> **Dataset entries**:
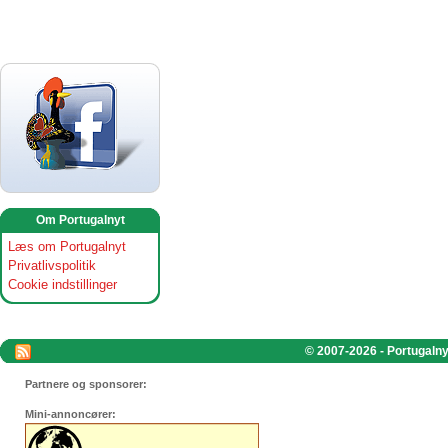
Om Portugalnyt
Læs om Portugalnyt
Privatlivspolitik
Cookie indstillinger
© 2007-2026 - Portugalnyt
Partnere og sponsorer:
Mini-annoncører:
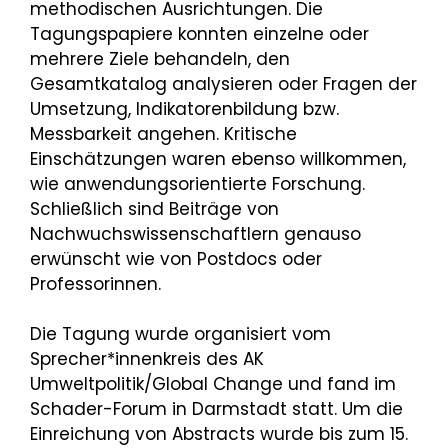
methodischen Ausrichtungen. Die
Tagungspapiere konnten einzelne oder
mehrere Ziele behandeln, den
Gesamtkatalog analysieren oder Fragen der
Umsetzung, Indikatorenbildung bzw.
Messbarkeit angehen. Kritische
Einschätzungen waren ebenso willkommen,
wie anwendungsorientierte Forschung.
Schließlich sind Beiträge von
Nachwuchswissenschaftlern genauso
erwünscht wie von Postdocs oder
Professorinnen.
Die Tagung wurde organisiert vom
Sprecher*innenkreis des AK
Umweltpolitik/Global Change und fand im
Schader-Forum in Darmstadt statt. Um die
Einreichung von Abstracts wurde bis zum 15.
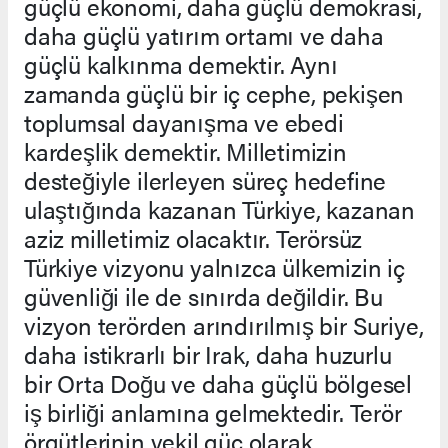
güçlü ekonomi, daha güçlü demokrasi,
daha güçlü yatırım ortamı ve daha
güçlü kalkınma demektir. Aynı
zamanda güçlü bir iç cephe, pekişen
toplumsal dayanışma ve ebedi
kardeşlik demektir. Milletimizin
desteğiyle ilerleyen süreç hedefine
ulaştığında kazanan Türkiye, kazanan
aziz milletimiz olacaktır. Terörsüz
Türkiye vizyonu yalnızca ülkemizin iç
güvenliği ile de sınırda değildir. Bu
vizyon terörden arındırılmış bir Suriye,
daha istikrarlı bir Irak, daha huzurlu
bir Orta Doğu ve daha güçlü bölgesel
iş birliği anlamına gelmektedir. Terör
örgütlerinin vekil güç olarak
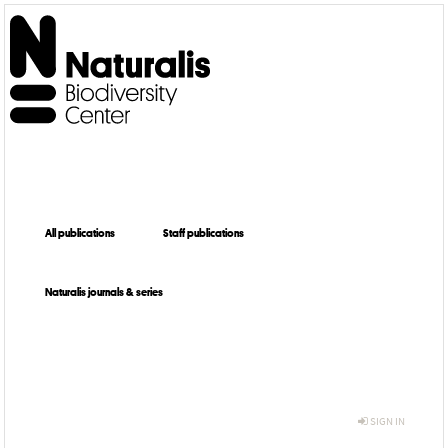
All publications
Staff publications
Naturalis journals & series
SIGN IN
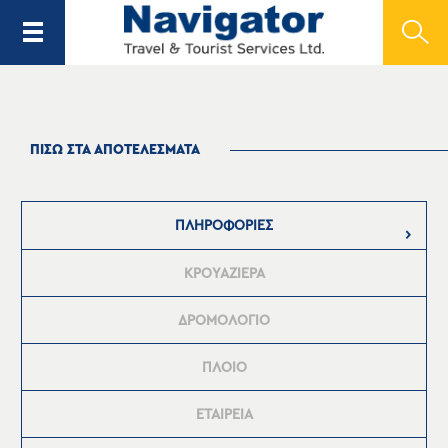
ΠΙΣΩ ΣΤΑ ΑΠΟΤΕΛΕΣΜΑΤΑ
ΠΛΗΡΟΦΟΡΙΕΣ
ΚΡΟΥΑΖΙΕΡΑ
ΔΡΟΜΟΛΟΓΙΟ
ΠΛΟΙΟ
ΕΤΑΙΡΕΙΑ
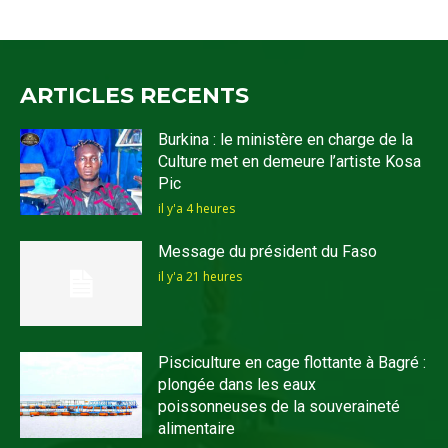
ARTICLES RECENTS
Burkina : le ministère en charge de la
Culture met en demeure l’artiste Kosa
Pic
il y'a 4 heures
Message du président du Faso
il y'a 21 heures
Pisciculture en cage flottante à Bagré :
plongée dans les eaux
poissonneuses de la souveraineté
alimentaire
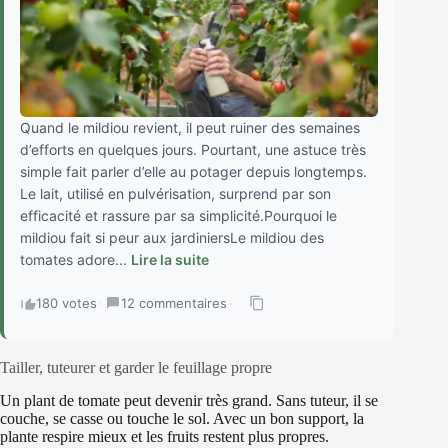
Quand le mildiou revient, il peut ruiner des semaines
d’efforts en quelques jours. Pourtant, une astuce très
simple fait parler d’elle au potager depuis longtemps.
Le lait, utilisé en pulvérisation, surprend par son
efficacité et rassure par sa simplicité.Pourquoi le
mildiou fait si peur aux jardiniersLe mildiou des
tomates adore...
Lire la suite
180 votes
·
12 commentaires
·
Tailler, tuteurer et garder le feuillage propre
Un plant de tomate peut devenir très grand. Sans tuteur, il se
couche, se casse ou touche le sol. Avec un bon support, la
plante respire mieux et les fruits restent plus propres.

> **Assignment**: Only lines from the one holding "zamanda güçlü bir iç cephe, pekişen" through the last line of the entries above are wanted, both ends included, each retyped exactly; no pictures.

> **Answer to this exercise**:
zamanda güçlü bir iç cephe, pekişen
toplumsal dayanışma ve ebedi
kardeşlik demektir. Milletimizin
desteğiyle ilerleyen süreç hedefine
ulaştığında kazanan Türkiye, kazanan
aziz milletimiz olacaktır. Terörsüz
Türkiye vizyonu yalnızca ülkemizin iç
güvenliği ile de sınırda değildir. Bu
vizyon terörden arındırılmış bir Suriye,
daha istikrarlı bir Irak, daha huzurlu
bir Orta Doğu ve daha güçlü bölgesel
iş birliği anlamına gelmektedir. Terör
örgütlerinin vekil güç olarak
All publications
Staff publications
Naturalis journals & series
SIGN IN
ΠΙΣΩ ΣΤΑ ΑΠΟΤΕΛΕΣΜΑΤΑ
ΠΛΗΡΟΦΟΡΙΕΣ
ΚΡΟΥΑΖΙΕΡΑ
ΔΡΟΜΟΛΟΓΙΟ
ΠΛΟΙΟ
ΕΤΑΙΡΕΙΑ
ARTICLES RECENTS
Burkina : le ministère en charge de la
Culture met en demeure l’artiste Kosa
Pic
il y'a 4 heures
Message du président du Faso
il y'a 21 heures
Pisciculture en cage flottante à Bagré :
plongée dans les eaux
poissonneuses de la souveraineté
alimentaire
Quand le mildiou revient, il peut ruiner des semaines
d’efforts en quelques jours. Pourtant, une astuce très
simple fait parler d’elle au potager depuis longtemps.
Le lait, utilisé en pulvérisation, surprend par son
efficacité et rassure par sa simplicité.Pourquoi le
mildiou fait si peur aux jardiniersLe mildiou des
tomates adore...
Lire la suite
180 votes
·
12 commentaires
·
Tailler, tuteurer et garder le feuillage propre
Un plant de tomate peut devenir très grand. Sans tuteur, il se
couche, se casse ou touche le sol. Avec un bon support, la
plante respire mieux et les fruits restent plus propres.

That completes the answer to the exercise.